*Data entries:*
::::::::::

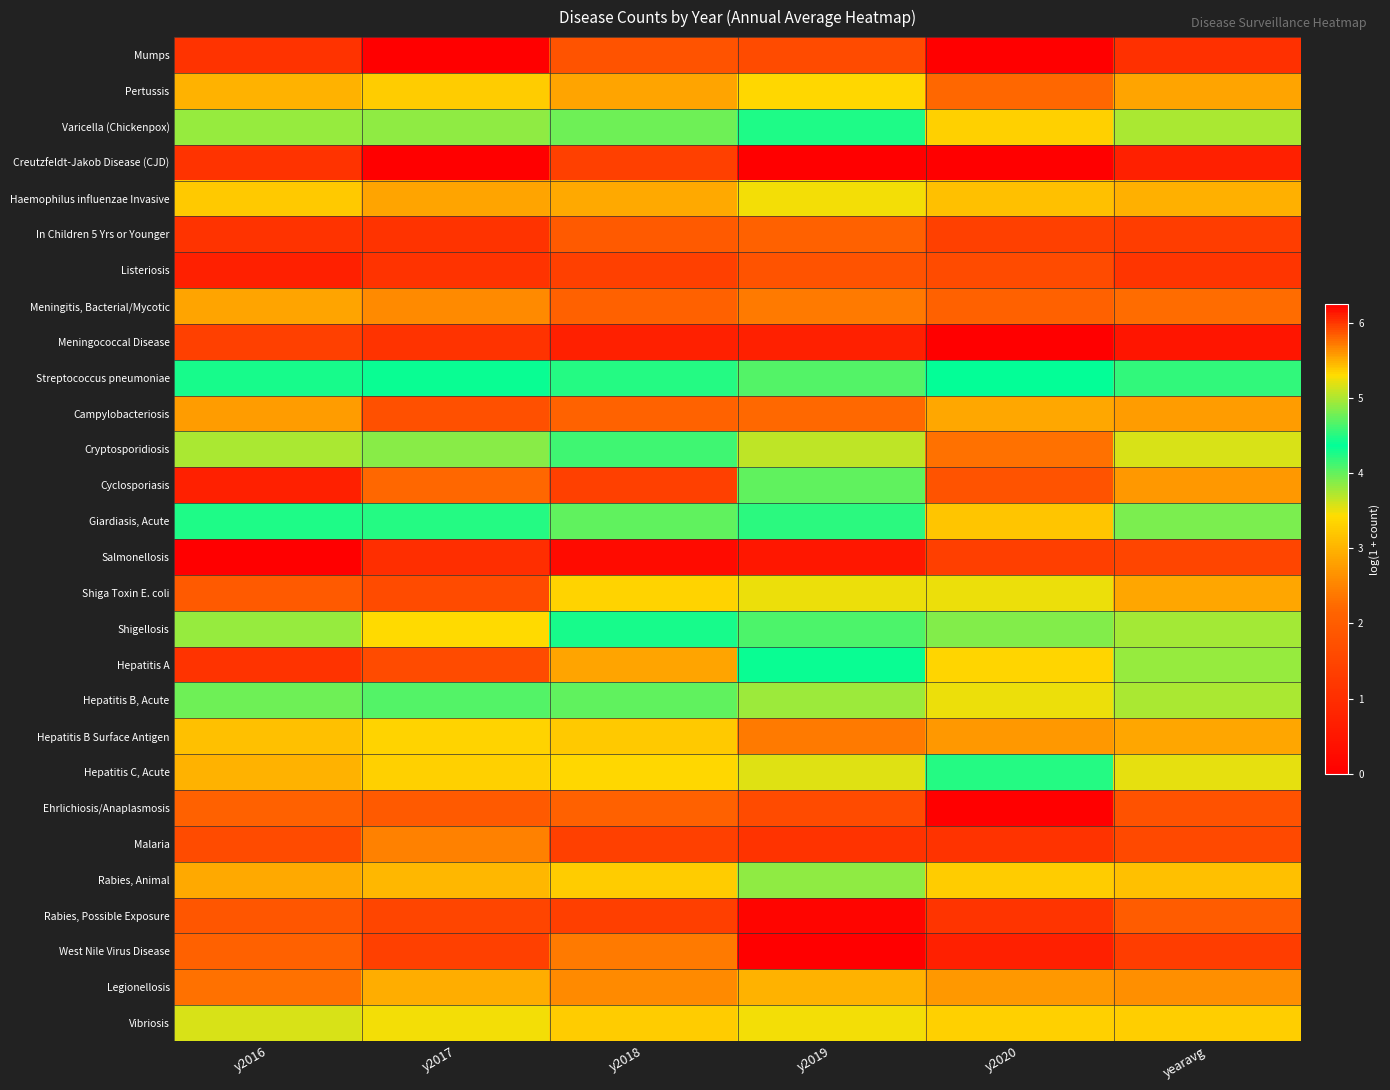

What is the difference between the highest and lowest values at yearavg?

5.5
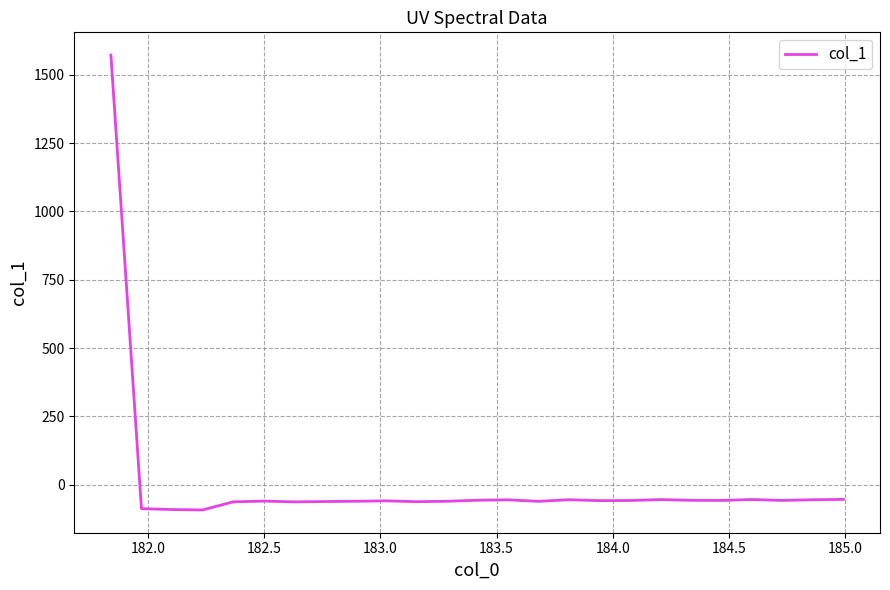

What is the greatest value displayed?

1571.9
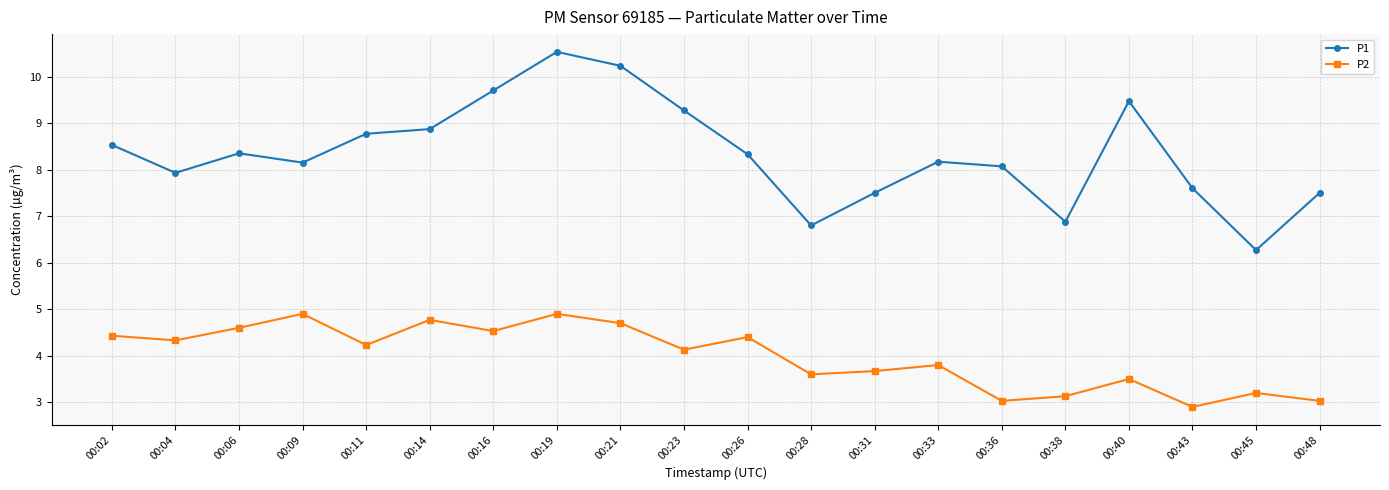

What is the spread (max minus min) of values at 00:31?

3.8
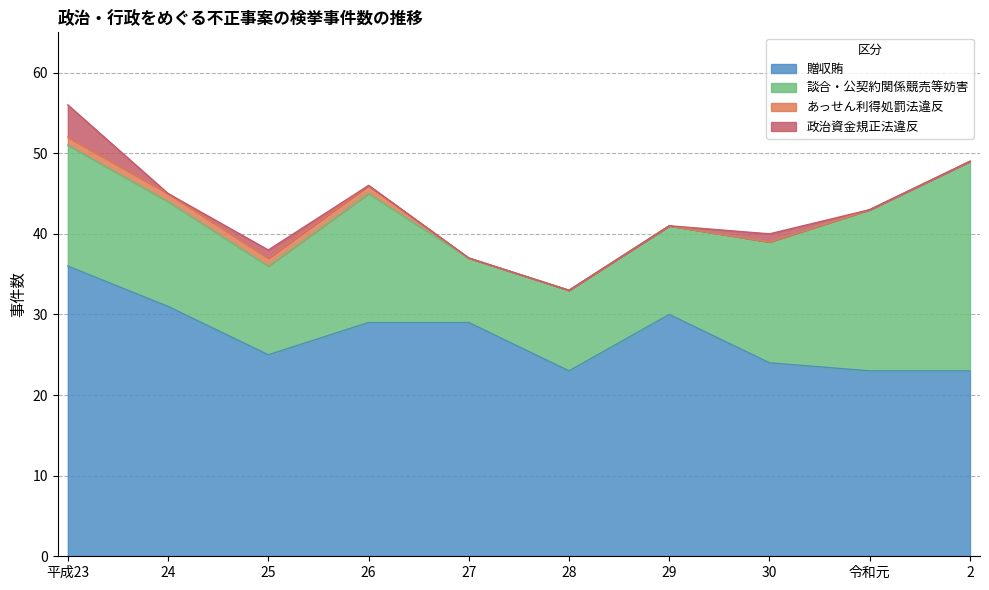

True or false: 政治資金規正法違反 has a value of 4 at 平成23.

True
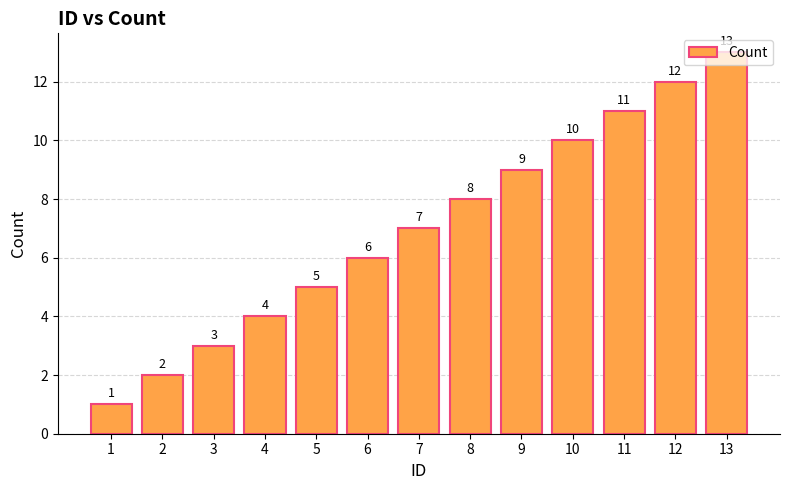

Rank the categories by value from highest to lowest.

13, 12, 11, 10, 9, 8, 7, 6, 5, 4, 3, 2, 1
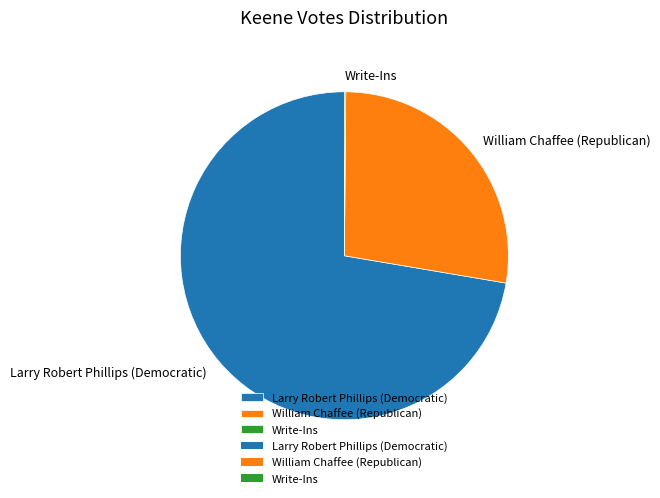

Which category has the biggest portion of the pie?

Larry Robert Phillips (Democratic)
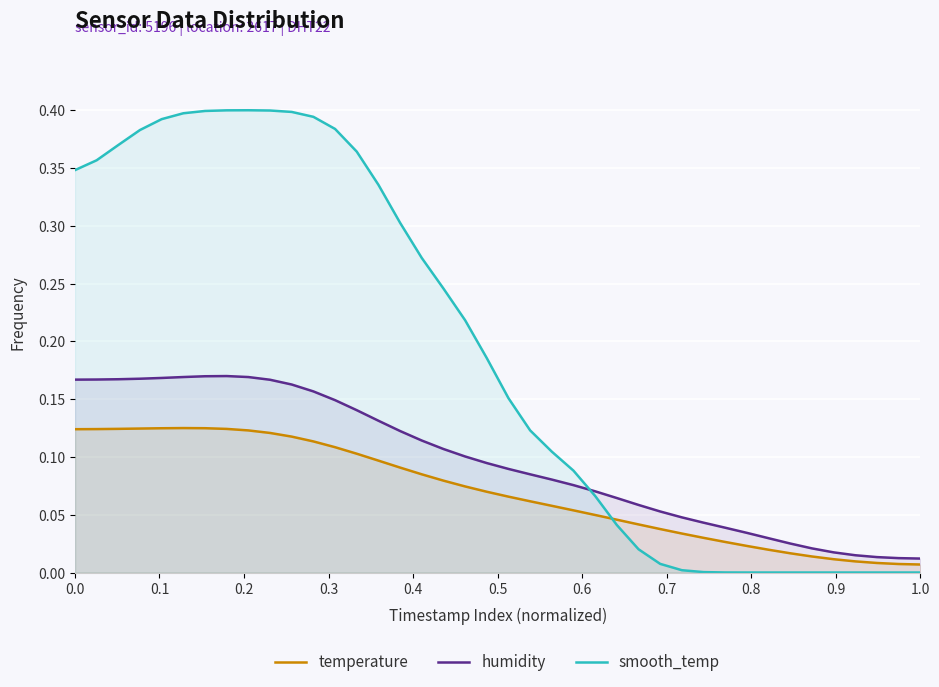

What are all the series names shown in the legend?

temperature, humidity, smooth_temp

::::::::::

*WHAT NEEDS TO BE DONE:* Please repeat the data word for word, starting at the line that contains "Larry Robert Phillips (Democratic)" and continuing through the end of the data. Leave the pictures out of your answer.

*SOLUTION TO THE EXERCISE:*
Larry Robert Phillips (Democratic)

What are all the series names shown in the legend?

temperature, humidity, smooth_temp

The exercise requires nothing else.